Putin takes to skies in firefighting water-bombing plane
Two soldiers were killed by blazing trees as they strove to put out a fire dangerously close to Russia’s main nuclear research centre, while workers were also mobilised to fight blazes near a nuclear reprocessing plant.
After almost two weeks of fires that have claimed more than 50 lives and part destroyed a military storage site, the authorities said they were making progress in fighting fires that still covered 174,035 hectares of land.
Putin visited the Ryazan region south of Moscow, one of the worst hit, and jumped into a Be-200 jet to scoop up water from lakes and then dump it on the fires, state media said.
State television showed the Russian strongman, headphones clamped against his ears, confidently taking the co-pilot’s controls as the plane zoomed over the water.
“We hit it!” exclaimed Putin as his colleagues confirmed the water had hit the target.
The emergencies ministry said that over the last 24 hours, 247 new fires had appeared, more than 239 had been put out, and 557 fires were still raging across the affected region.
The authorities have come under pressure to explain the magnitude of effects of the heatwave, which meteorologists have said is the worst in the 1,000-year history of Russia.
The head of forestry for the Moscow region, Sergei Gordeichenko, has been sacked after President Dmitry Medvedev noted he had stayed on holiday as the fires burned, a spokesman said.
“He was awaited but he never came... Why do we need such forest specialists?
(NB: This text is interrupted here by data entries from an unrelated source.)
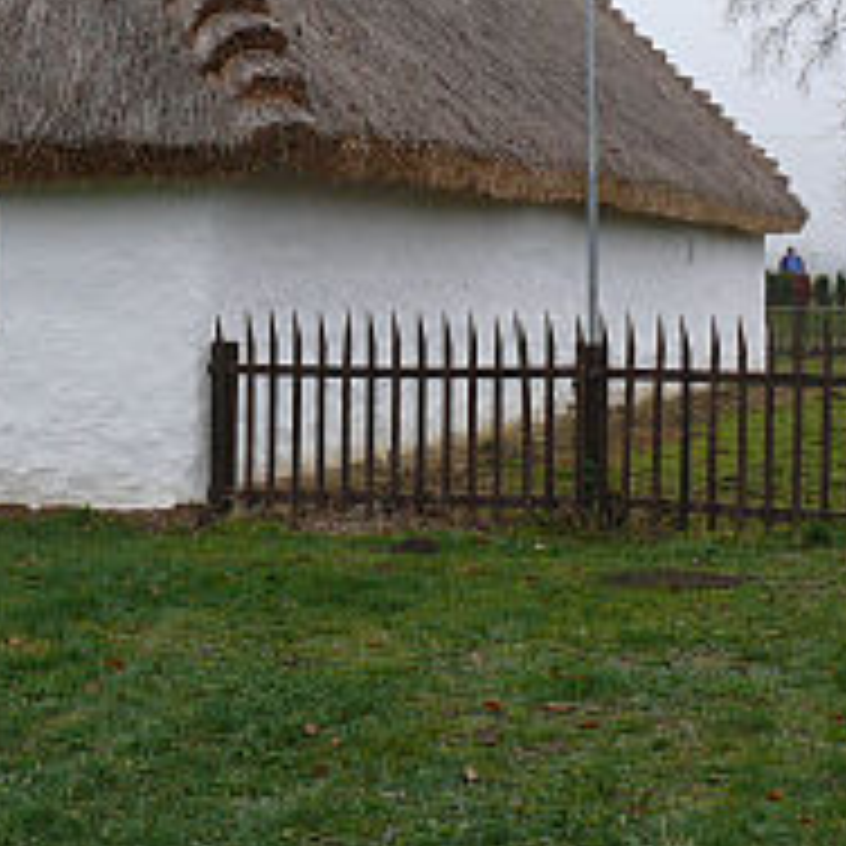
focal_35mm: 74
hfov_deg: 23.2
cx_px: 266
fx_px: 2046
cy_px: 104
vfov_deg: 22.8
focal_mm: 7.4
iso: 100
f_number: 4
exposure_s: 1/250
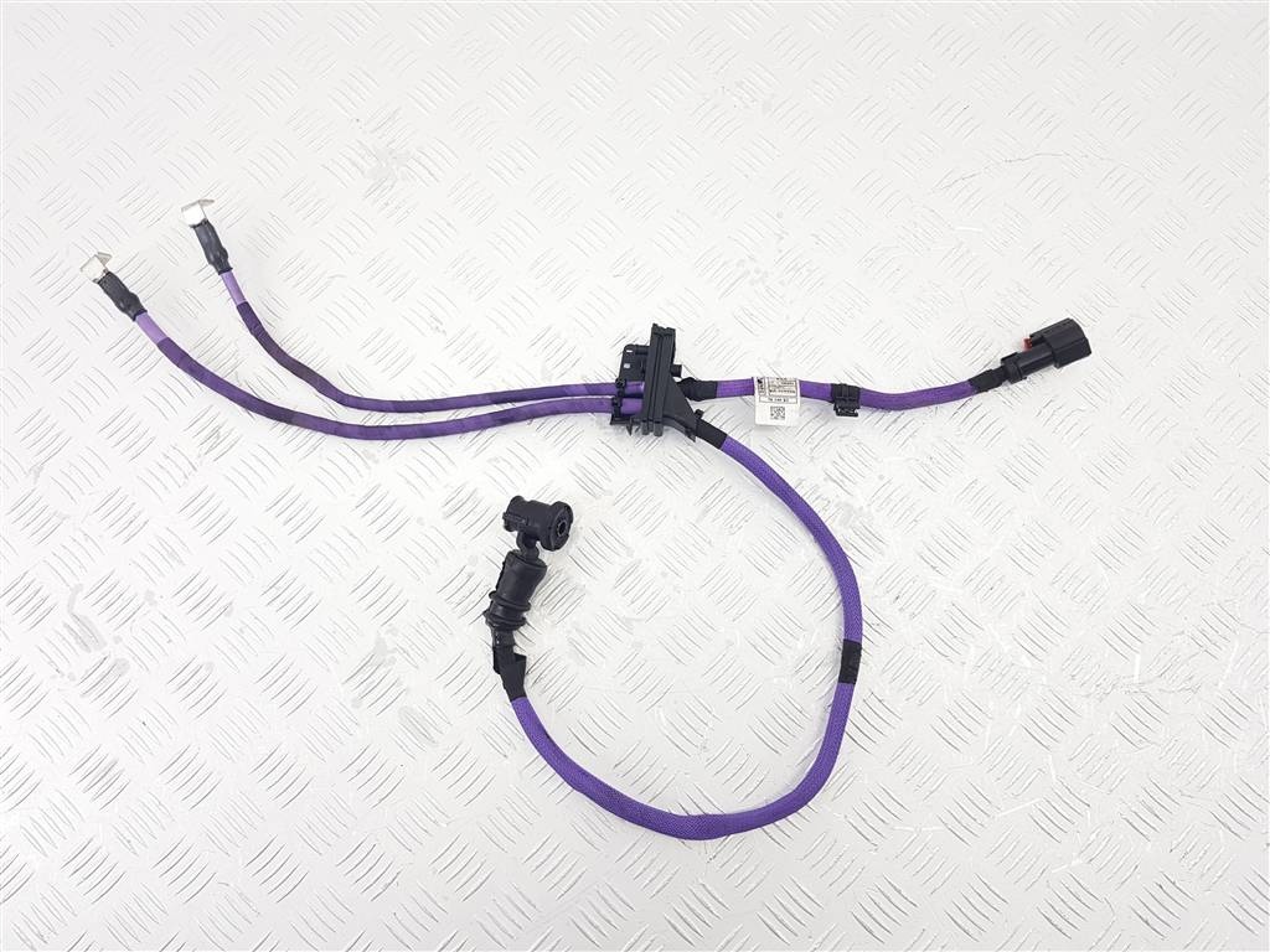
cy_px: 476
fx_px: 954
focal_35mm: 26
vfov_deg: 53.1
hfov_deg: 67.3
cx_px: 635
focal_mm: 4.2
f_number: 1.7
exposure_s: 1/100
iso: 80
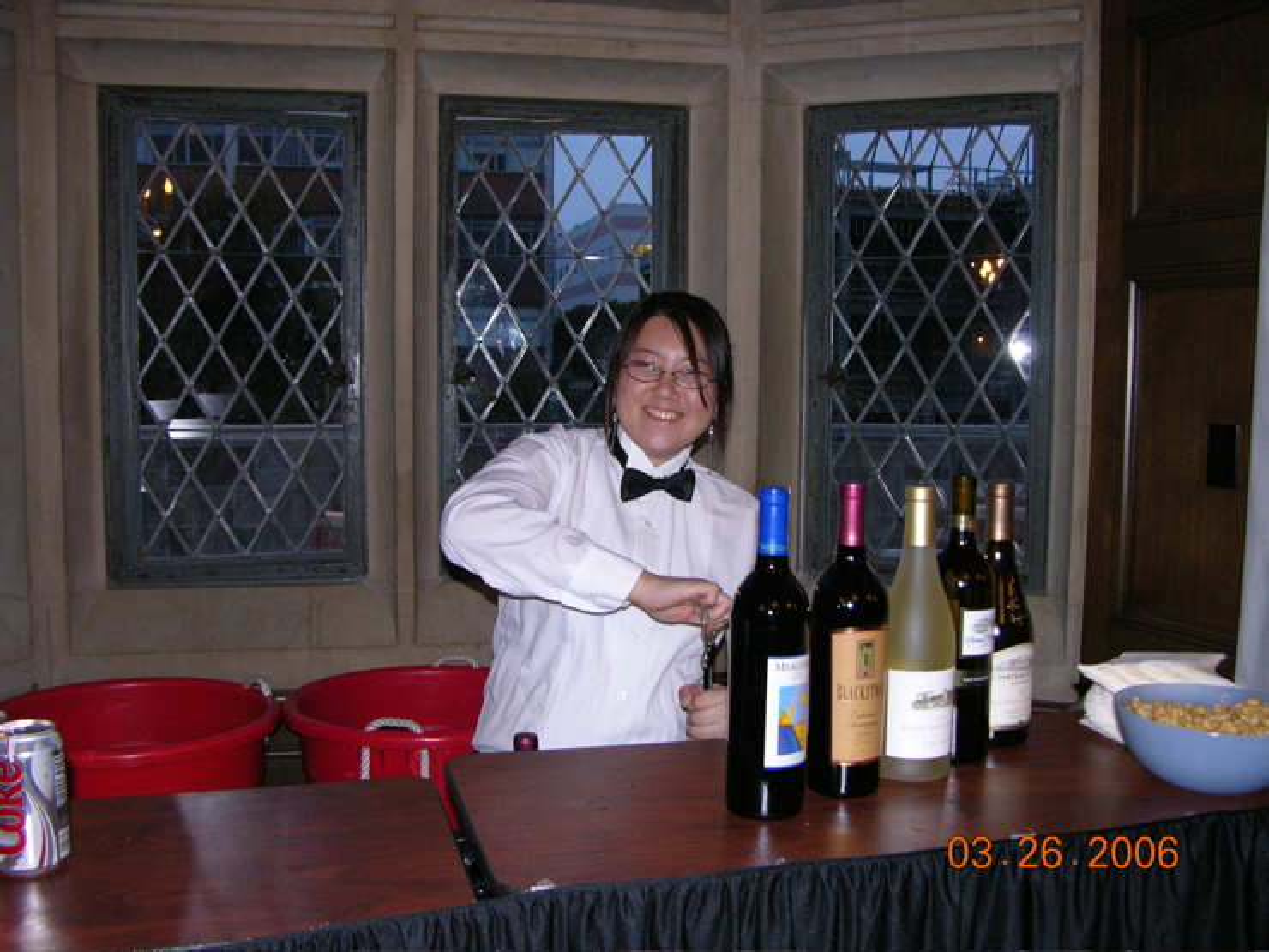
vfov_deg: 40.7
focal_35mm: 35
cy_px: 476
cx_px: 634
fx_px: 1283
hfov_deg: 52.6
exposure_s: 1/60.1
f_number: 2.8
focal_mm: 9
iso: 200
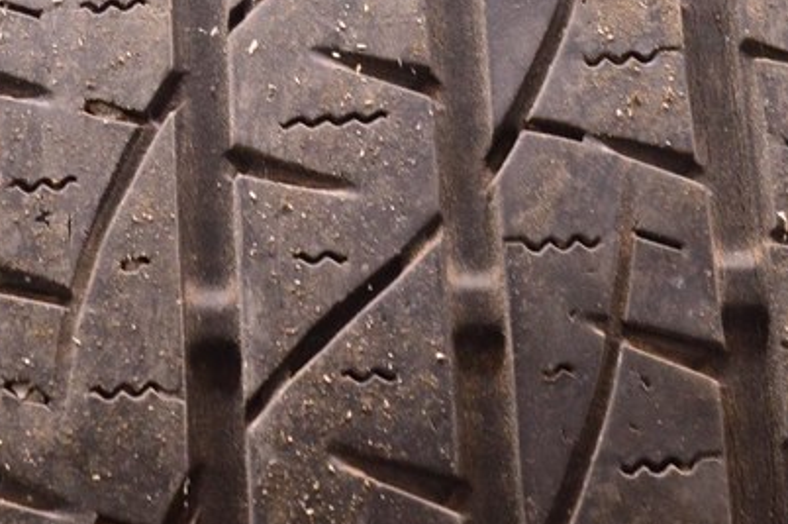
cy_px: -127
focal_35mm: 130
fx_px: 2842
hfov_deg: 15.8
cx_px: 347
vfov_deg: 10.3
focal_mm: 34
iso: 1600
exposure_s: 1/20
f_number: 8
Let them take their holidays on the Canary Islands,” Medvedev said yesterday.
Two members of the Russian armed forces were killed on Monday fighting wildfires around Russia’s main nuclear research centre in Sarov, a town in the Nizhny Novgorod region still closed to foreigners as in Soviet times.
Rifle battalion member Vasily Tezetev, 22, “died the death of a hero” on Monday while dealing with the fire burning in a nature reserve close to the town, the local emergency centre said yesterday, Interfax reported.
Another serviceman, named as Vasily Veshkin, 27, who usually worked at a local prison camp, also died fighting the fire on the same day, it added. Both were killed when they were hit by burning parts of trees that fell to the ground.
Meanwhile, officials said fires burning within 15km of Snezhinsk in the Urals, home to another of Russia’s top nuclear research centres, had been reduced to a five-hectare area and there was no risk for the town.
Forecasters said the air quality was still dangerously poor.